Under the rules issued by the Pentagon yesterday, statements obtained through torture are not allowed to be entered as evidence. But if the questionable treatment of a detainee yielded a piece of physical evidence - such as the location of an incriminating document - that information could be used.

Human rights organizations reacted angrily to that rule, arguing that the use of tainted evidence sent the message that torture could sometimes be justified.

"As long as you are willing to use what was obtained by torture, you are endorsing torture," said Jumana Musa, an advocacy director for Amnesty International.

Military defense lawyers who represent the detainees said the use of physical evidence uncovered by torture would undermine the credibility of the commissions.

"When we move from the established rules of evidence we risk using a system that won't produce a credible result," said Marine Maj. Michael Mori, who represents Australian detainee David Hicks.

The military commissions law does not explicitly refer to the exclusion of evidence obtained through torture.
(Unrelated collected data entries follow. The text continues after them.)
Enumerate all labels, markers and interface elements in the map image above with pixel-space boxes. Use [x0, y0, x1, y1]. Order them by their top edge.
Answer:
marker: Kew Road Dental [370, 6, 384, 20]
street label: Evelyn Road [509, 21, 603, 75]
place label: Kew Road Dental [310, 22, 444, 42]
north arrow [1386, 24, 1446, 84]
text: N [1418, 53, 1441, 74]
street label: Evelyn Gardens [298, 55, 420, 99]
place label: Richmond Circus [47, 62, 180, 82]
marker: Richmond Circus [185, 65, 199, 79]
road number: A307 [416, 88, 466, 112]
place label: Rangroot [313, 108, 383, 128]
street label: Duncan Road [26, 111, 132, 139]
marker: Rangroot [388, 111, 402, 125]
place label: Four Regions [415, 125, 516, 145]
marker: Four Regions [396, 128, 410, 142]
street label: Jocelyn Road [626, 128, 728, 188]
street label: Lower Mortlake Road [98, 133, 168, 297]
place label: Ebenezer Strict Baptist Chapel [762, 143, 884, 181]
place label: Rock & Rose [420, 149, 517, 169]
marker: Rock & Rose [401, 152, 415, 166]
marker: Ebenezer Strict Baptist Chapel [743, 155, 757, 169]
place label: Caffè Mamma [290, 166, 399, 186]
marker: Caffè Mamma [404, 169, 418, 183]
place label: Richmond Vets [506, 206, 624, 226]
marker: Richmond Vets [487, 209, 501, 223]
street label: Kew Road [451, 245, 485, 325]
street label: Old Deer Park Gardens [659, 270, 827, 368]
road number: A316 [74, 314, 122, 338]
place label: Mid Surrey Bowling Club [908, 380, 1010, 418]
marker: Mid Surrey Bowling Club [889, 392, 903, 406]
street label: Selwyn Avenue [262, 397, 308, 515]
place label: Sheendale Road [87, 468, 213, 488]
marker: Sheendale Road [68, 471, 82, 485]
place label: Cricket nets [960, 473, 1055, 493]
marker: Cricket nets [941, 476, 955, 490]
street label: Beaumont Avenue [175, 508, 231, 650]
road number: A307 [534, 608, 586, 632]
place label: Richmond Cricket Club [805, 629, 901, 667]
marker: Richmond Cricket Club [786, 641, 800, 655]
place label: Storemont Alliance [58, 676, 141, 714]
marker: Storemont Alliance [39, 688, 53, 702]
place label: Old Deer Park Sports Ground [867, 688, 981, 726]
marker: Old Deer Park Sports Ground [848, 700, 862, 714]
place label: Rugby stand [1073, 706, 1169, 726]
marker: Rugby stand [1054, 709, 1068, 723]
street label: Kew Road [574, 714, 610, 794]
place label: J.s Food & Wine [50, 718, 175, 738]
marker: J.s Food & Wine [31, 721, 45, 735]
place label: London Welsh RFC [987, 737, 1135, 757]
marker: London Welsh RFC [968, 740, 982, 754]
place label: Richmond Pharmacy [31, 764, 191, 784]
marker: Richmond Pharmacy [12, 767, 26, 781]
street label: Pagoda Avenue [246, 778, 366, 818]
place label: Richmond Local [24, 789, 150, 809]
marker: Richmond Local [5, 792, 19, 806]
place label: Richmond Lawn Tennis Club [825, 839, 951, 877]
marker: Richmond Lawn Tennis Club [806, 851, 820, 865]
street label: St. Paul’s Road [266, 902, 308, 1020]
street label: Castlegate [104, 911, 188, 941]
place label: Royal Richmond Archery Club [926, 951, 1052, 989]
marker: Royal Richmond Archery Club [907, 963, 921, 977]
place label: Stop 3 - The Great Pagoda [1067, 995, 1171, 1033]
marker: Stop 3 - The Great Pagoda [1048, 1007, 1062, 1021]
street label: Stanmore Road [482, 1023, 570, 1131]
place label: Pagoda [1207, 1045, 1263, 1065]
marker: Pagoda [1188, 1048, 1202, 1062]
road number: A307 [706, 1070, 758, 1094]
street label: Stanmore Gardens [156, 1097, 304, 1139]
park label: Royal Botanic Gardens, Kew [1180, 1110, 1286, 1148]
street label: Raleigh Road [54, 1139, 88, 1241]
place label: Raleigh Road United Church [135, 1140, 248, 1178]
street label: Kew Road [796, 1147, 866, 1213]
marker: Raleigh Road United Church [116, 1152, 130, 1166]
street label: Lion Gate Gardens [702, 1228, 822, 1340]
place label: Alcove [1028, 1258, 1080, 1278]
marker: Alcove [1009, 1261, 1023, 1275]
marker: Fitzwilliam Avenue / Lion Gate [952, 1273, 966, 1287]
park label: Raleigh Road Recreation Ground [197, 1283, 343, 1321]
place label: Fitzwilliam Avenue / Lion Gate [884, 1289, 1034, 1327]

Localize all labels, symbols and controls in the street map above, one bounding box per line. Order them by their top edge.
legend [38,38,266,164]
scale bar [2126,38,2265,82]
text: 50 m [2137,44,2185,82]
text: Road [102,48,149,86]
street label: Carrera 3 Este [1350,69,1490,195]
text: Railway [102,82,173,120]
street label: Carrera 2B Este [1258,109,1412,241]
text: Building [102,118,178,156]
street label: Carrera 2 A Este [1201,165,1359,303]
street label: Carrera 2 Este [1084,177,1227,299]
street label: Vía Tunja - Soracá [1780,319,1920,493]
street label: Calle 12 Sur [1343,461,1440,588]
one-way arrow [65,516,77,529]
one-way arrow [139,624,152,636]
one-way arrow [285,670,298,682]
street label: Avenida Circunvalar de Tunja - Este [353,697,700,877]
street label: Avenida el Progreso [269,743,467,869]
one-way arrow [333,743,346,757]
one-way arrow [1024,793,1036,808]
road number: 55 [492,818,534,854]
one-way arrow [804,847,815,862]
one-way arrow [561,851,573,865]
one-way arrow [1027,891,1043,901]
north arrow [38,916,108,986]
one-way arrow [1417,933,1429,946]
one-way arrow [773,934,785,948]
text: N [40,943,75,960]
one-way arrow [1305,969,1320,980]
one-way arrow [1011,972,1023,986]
Administration officials have argued that if Congress wanted all physical evidence obtained through torture to be thrown out, it would have said so.

A House committee report on that chamber's version of the military commissions bill said last year that House members intended to eliminate the "poison tree" doctrine and allow limited use of potentially tainted evidence.

Administration officials said it made little sense in a terrorist case that could involve investigators or soldiers from several different nations to eliminate reliable physical evidence just because there was a question about how it was obtained.

But Sen. Christopher J. Dodd, a Connecticut Democrat, said he objected to the admission of coerced evidence and to other provisions included in the new rules and said he intended to introduce legislation to address what he considers flaws in the military commissions act.

Sen. Carl Levin, a Michigan Democrat who leads the Senate Armed Services Committee, and Sen. John McCain of Arizona, the committee's senior Republican, wrote the Defense Department to ask for a delay in the issuance of the rules so that Congress could be consulted. That request was rebuffed.

Last fall, some Republicans pushing the law argued quick passage was necessary to quickly try Khalid Sheikh Mohammed, an accused organizer of the Sept. 11 attacks. But yesterday, military officials indicated the most notorious accused terrorists would wait for their turn before the military commissions.

"As far as the 14 high-value detainees," said Brig. Gen. Thomas Hemingway, legal adviser for the Pentagon's Office of Military Commissions, "those cases are going to have to be developed carefully, and it's going to take some time, because they are extraordinarily complex."

Pentagon officials say most detainees at Guantanamo are unlikely ever to be tried for war crimes before a military commission. Beside the 80 likely to be brought before a commission, U.S. officials hope to return another 110 detainees to their home countries. That leaves 205 who remain in a legal limbo. Those detainees are given annual hearings on their status, but there are no plans to either prosecute or release them, military officials said.

Military officials are planning to hold the trials at Guantanamo Bay. But neither the new rules nor the military commissions act itself require the trials to be held at Guantanamo.

"They could be held anywhere," said Daniel Dell'Orto, the principal deputy general counsel. "But obviously, we have facilities at Guantanamo. The accused, or at least the detainees, are there. The logical place for them to be tried would be Guantanamo."

Julian E. Barnes writes for the Los Angeles Times.